3.1 En vertu de l'art. 105 Cst., la législation sur la fabrication,
l'importation, la rectification et la vente d'alcool obtenu par distillation
relève de la compétence de la Confédération. Celle-ci tient compte en
particulier des effets nocifs de la consommation d'alcool. La Confédération
peut percevoir un impôt à la consommation spécial notamment sur les boissons
distillées et sur la bière (art. 131 al. 1 lettres b et c Cst.).
3.2 Aux termes de l'art. 1 Lalc, la fabrication, la rectification,
l'importation, l'exportation, le transit, la vente et l'imposition des
boissons distillées sont régis par la loi sur l'alcool.

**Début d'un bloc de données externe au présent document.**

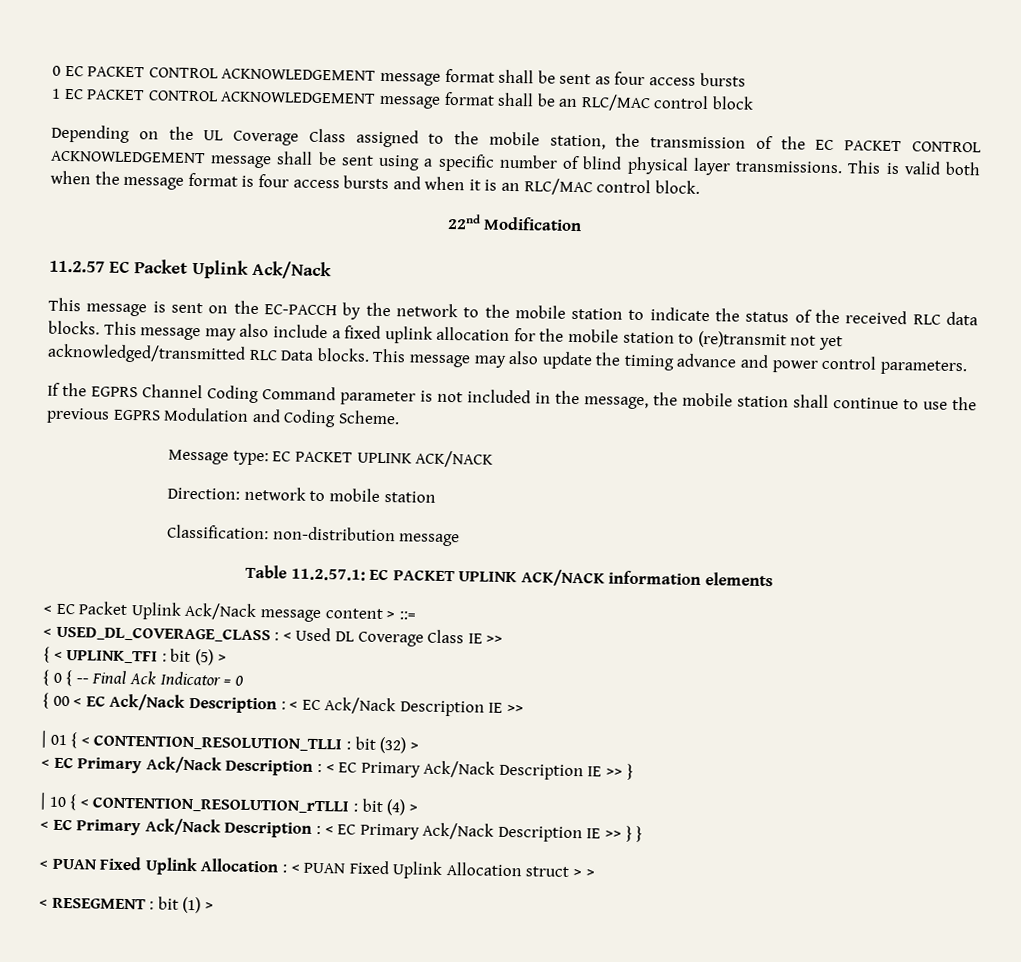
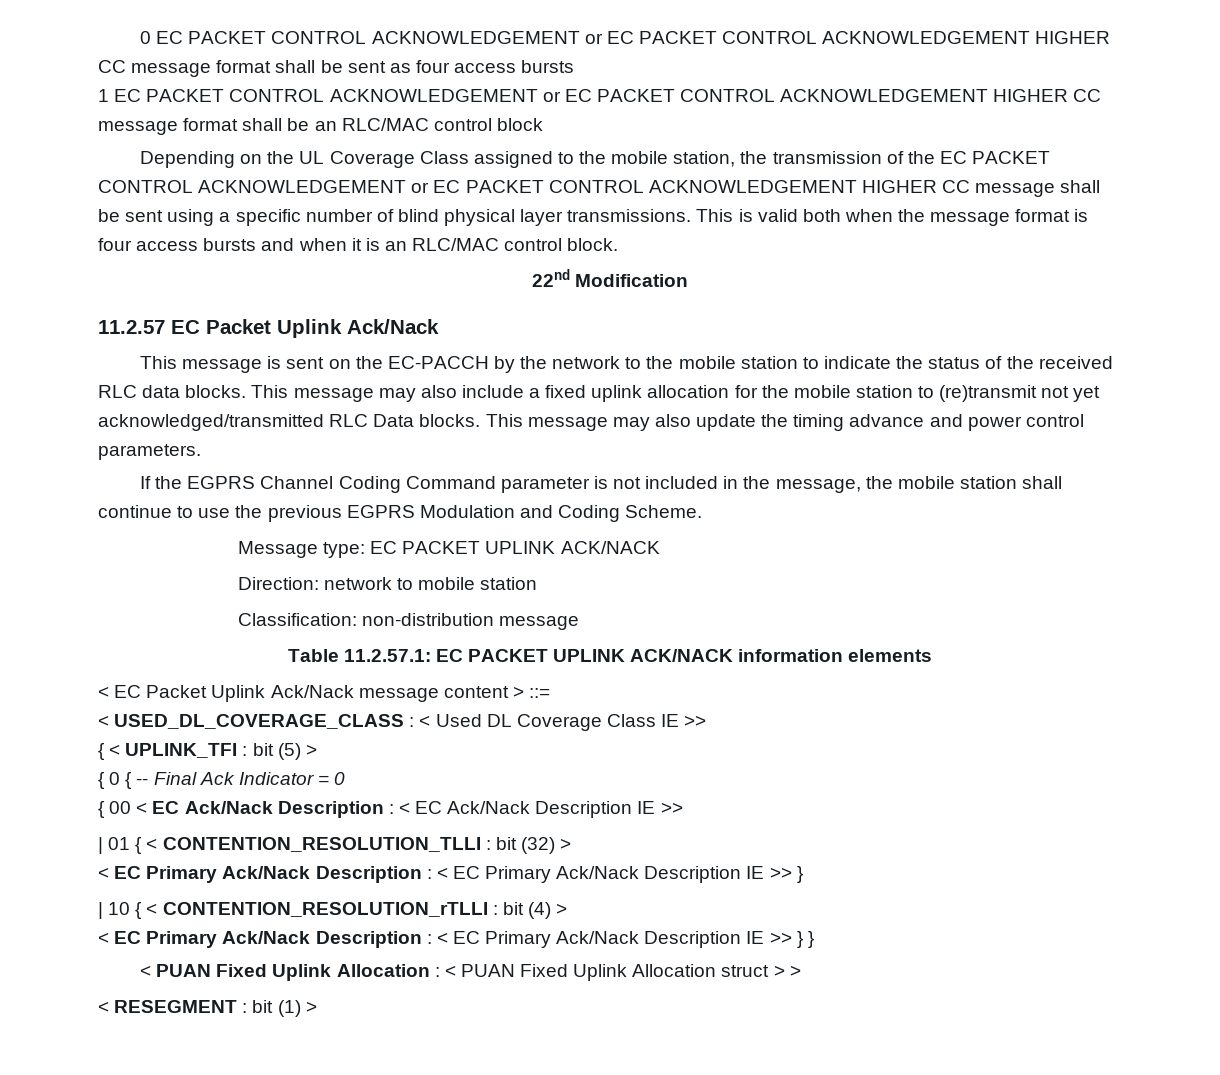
(377, 74) none -> [584,31,1111,44] [98,60,126,73] or EC PACKET CONTROL ACKNOWLEDGEMENT HIGHER CC
(377, 97) none -> [542,89,1102,102] or EC PACKET CONTROL ACKNOWLEDGEMENT HIGHER CC
(206, 157) none -> [411,180,971,193] or EC PACKET CONTROL ACKNOWLEDGEMENT HIGHER CC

Sont réservées, sauf
disposition contraire, la législation sur les douanes et celle qui règle le
commerce des denrées alimentaires et de divers objets usuels. D'après l'art.
2 al. 1 Lalc, est réputé «boisson distillée» l'alcool éthylique sous toutes
ses formes, quel qu'en soit le mode de fabrication (sur la portée générale de
cet article, cf. arrêt A.352/1987 du 3 juin 1988). Cette disposition étend
quelque peu la compétence fédérale au-delà de la lettre de l'art. 105 Cst.,
qui ne vise en principe que les boissons alcooliques "obtenues par
distillation" et non pas celles obtenues par fermentation telles que le vin,
la bière et le cidre (cf. Jean-François Aubert/Pascal Mahon, Petit
commentaire de la Constitution fédérale de la Confédération suisse,
Schulthess 2003, n° 2 ad art. 105 Cst., p. 806 s.). Voulue par le
législateur, elle lie le Tribunal fédéral (art. 190 Cst., dans sa version en
vigueur depuis le 1er janvier 2007, auparavant art. 191 Cst.)

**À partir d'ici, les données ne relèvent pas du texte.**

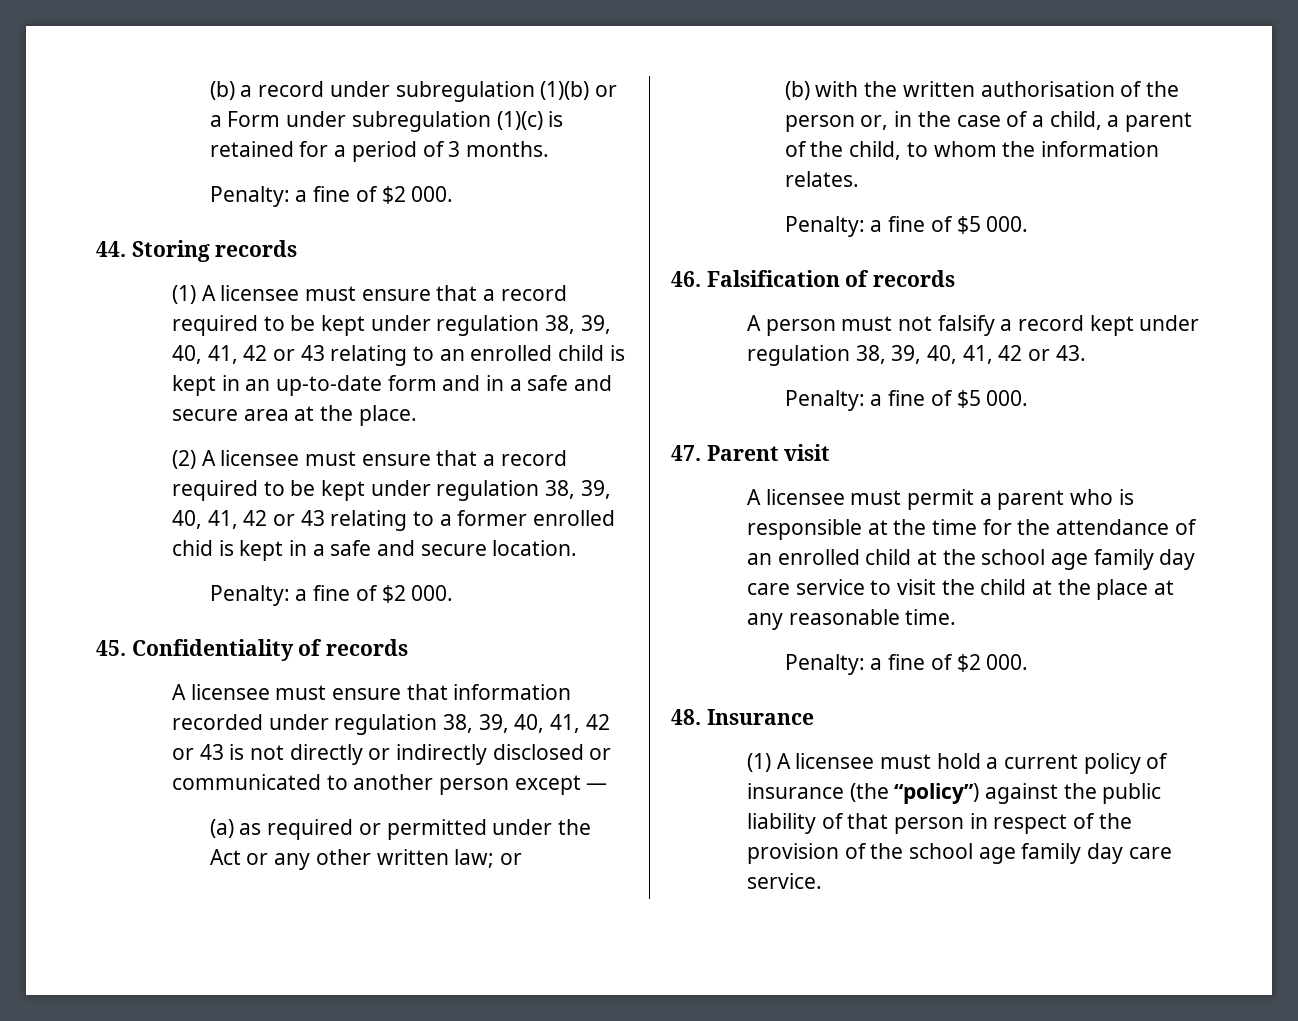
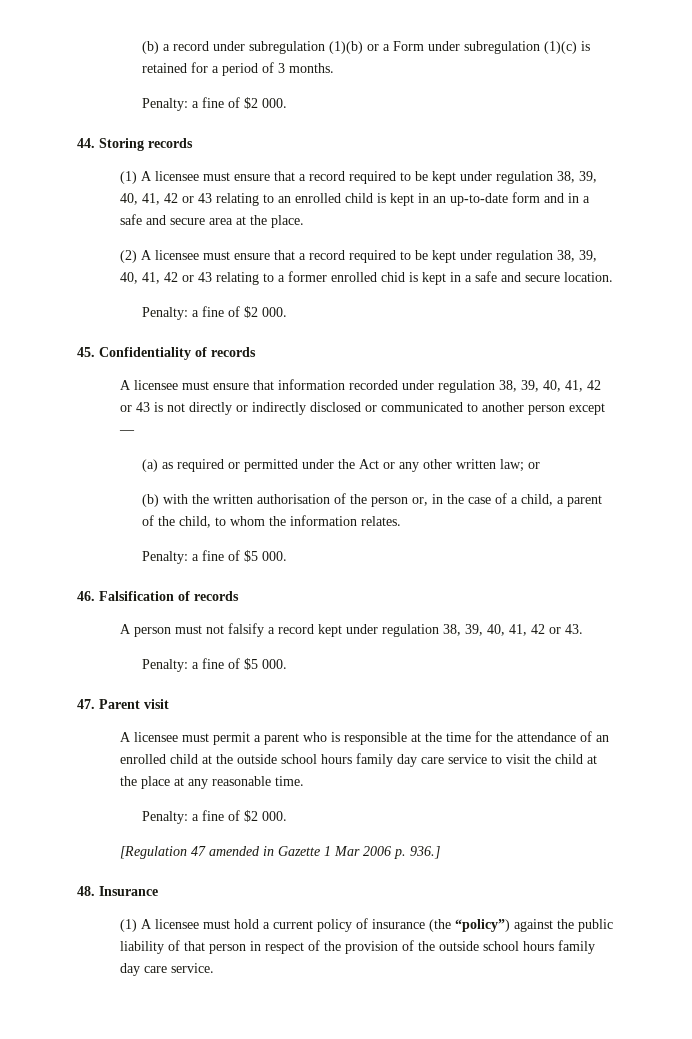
[981,549,1088,570] school age -> [237,754,353,764] outside school hours
(1029, 662) none -> [120,846,441,859] // [Regulation 47 amended in Gazette 1 Mar 2006 p. 936.]
[908,843,1016,864] school age -> [439,941,555,951] outside school hours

Ne sont pas en revanche pas soumis aux dispositions de la loi sur l'alcool
les produits alcooliques obtenus uniquement par fermentation dont la teneur
en alcool ne dépasse pas 15% du volume (art. 2 al. 2 Lalc, dans sa nouvelle
teneur en vigueur depuis le 1er juillet 1999), pour autant qu'ils n'aient pas
été additionnés d'alcool (art. 2 al. 3 Lalc). Toute autre sorte d'alcool
pouvant servir de boisson ou remplacer l'alcool éthylique peut être soumis
aux dispositions de la loi sur l'alcool par ordonnance du Conseil fédéral
(art. 2 al. 4 Lalc). Selon l'art. 2 lettre c de l'ordonnance du 12 mai 1999
relative à la loi sur l'alcool et à la loi sur les distilleries domestiques
(ordonnance sur l'alcool, OLalc; RS 680.11, en vigueur depuis le 1er juillet
1999), les produits alcooliques obtenus uniquement par fermentation sont les
produits définis comme un vin, un cidre, un cidre dilué, une bière, un vin de
fruits ou vin de baies ne contenant pas plus de 15% du volume d'alcool sans
adjonction de boissons distillées.

3.3 Selon l'art. 29, 2e phrase, Lalc (dans sa teneur depuis le 1er juillet
1999), les droits de monopole perçus à l'importation de produits alcooliques
destinés à la consommation sont réglés conformément à l'art. 23bis Lalc.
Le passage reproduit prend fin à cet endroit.